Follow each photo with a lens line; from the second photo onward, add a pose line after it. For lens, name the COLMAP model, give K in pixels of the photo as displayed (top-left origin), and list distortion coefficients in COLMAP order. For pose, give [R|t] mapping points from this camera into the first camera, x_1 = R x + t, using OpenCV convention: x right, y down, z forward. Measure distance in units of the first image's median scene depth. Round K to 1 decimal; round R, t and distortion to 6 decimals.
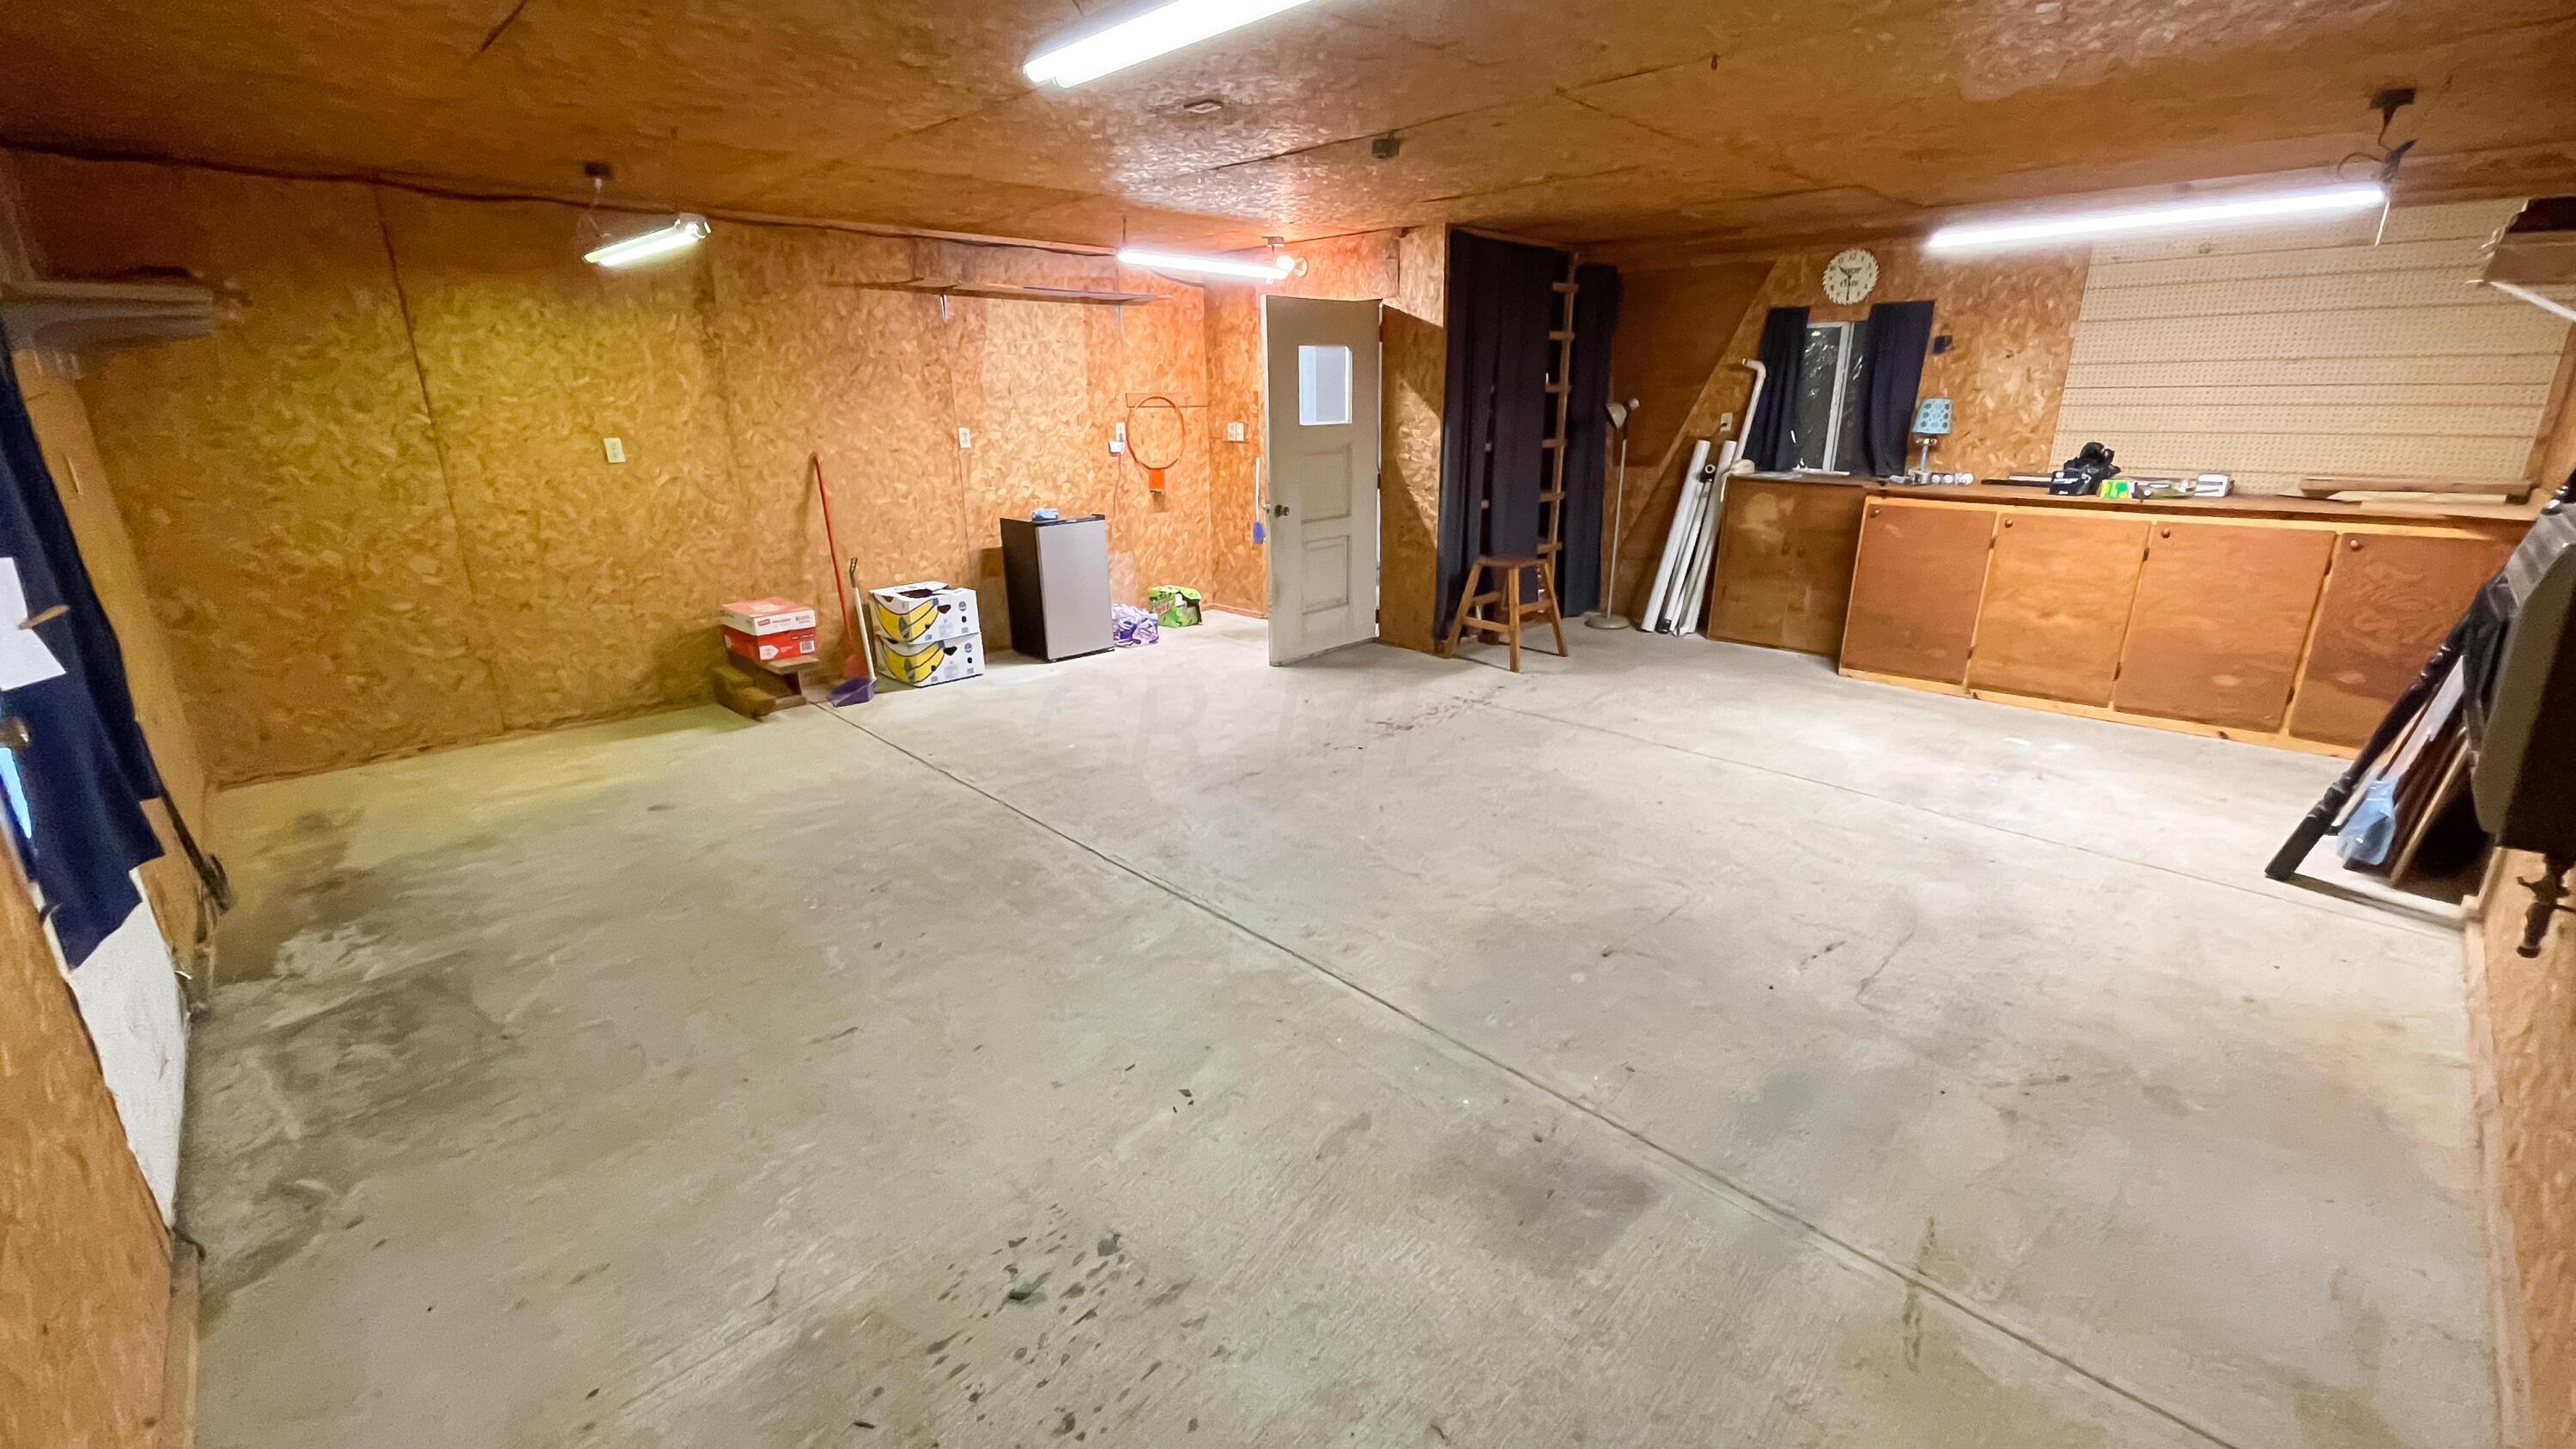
lens RADIAL K [[1034.3, 0, 1289.0], [0, 1034.3, 736.8], [0, 0, 1]] dist [-0.012158, 0.000159]
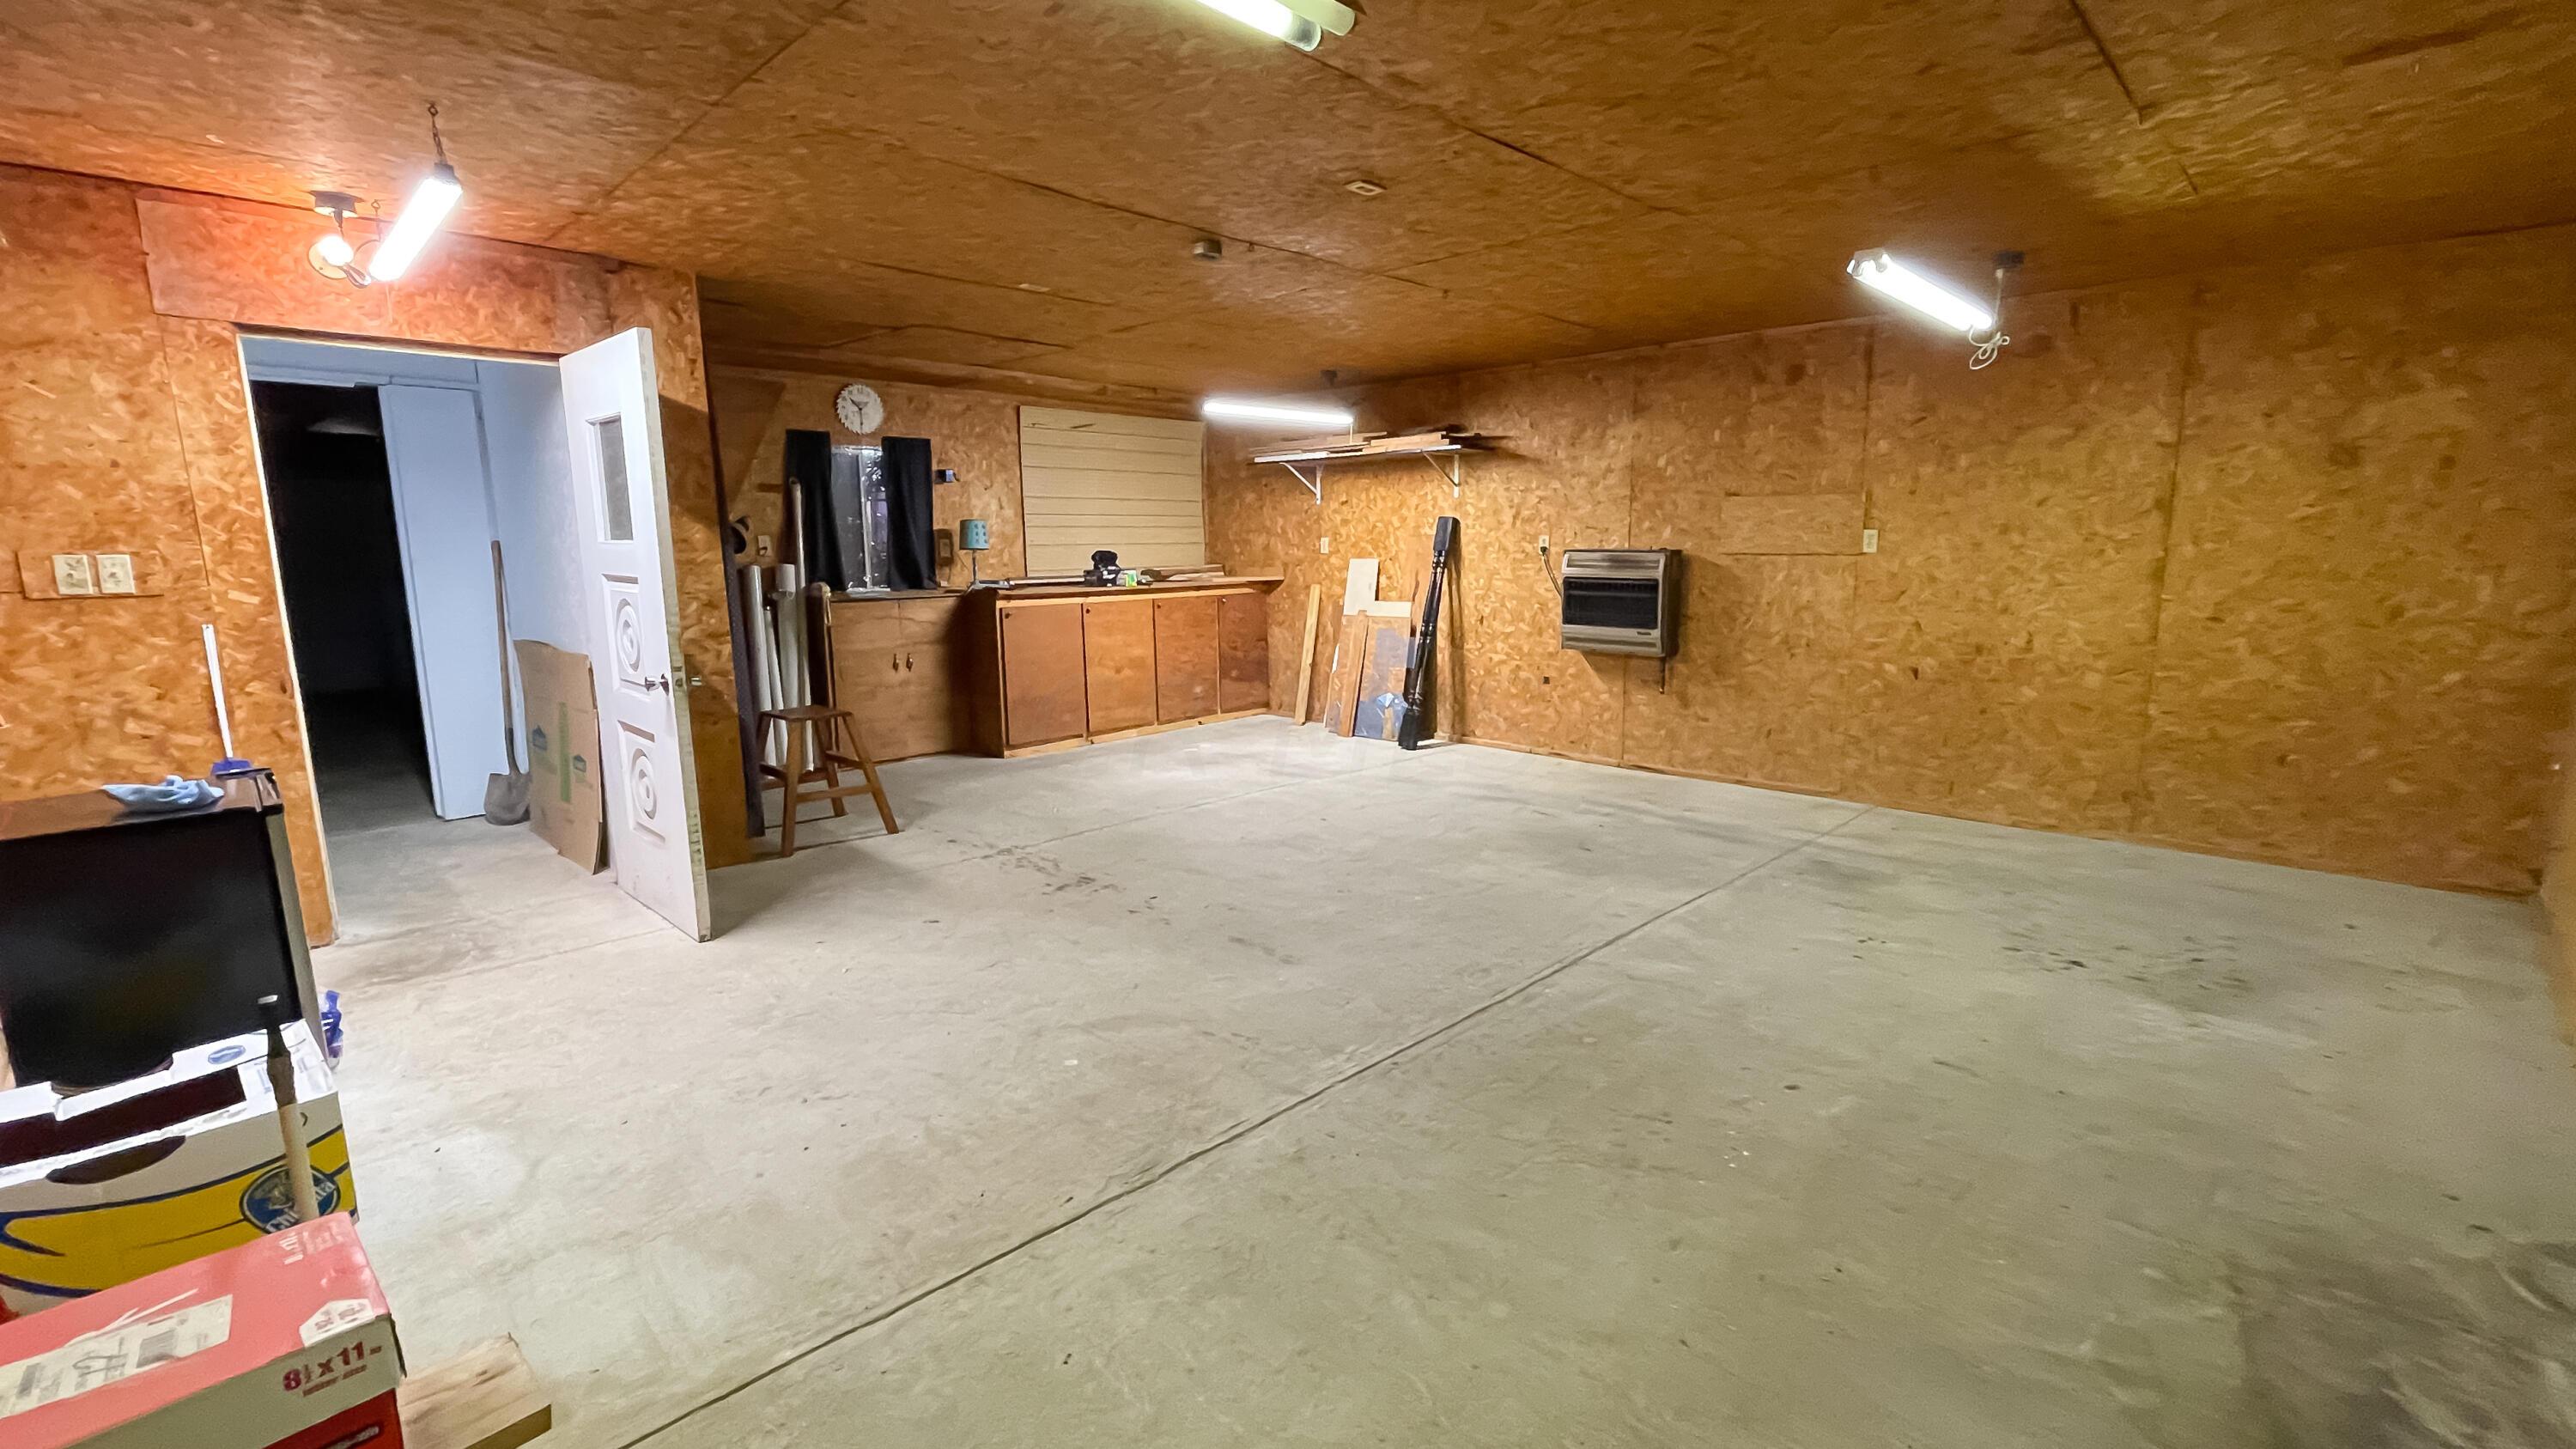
lens RADIAL K [[1097.7, 0, 1286.6], [0, 1097.7, 720.2], [0, 0, 1]] dist [0.001502, -0.006233]
pose [[-0.013449, -0.156981, 0.987510, -0.986755], [0.318901, 0.935352, 0.153033, -0.282097], [-0.947693, 0.316976, 0.037482, 1.005000]]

*What is being asked*
Copy the listing exactly, omitting pictures.

*Task response*
Follow each photo with a lens line; from the second photo onward, add a pose line after it. For lens, name the COLMAP model, give K in pixels of the photo as displayed (top-left origin), and list distortion coefficients in COLMAP order. For pose, give [R|t] mapping points from this camera into the first camera, x_1 = R x + t, using OpenCV convention: x right, y down, z forward. Measure distance in units of the first image's median scene depth. Round K to 1 decimal; round R, t and distortion to 6 decimals.
lens RADIAL K [[1034.3, 0, 1289.0], [0, 1034.3, 736.8], [0, 0, 1]] dist [-0.012158, 0.000159]
lens RADIAL K [[1097.7, 0, 1286.6], [0, 1097.7, 720.2], [0, 0, 1]] dist [0.001502, -0.006233]
pose [[-0.013449, -0.156981, 0.987510, -0.986755], [0.318901, 0.935352, 0.153033, -0.282097], [-0.947693, 0.316976, 0.037482, 1.005000]]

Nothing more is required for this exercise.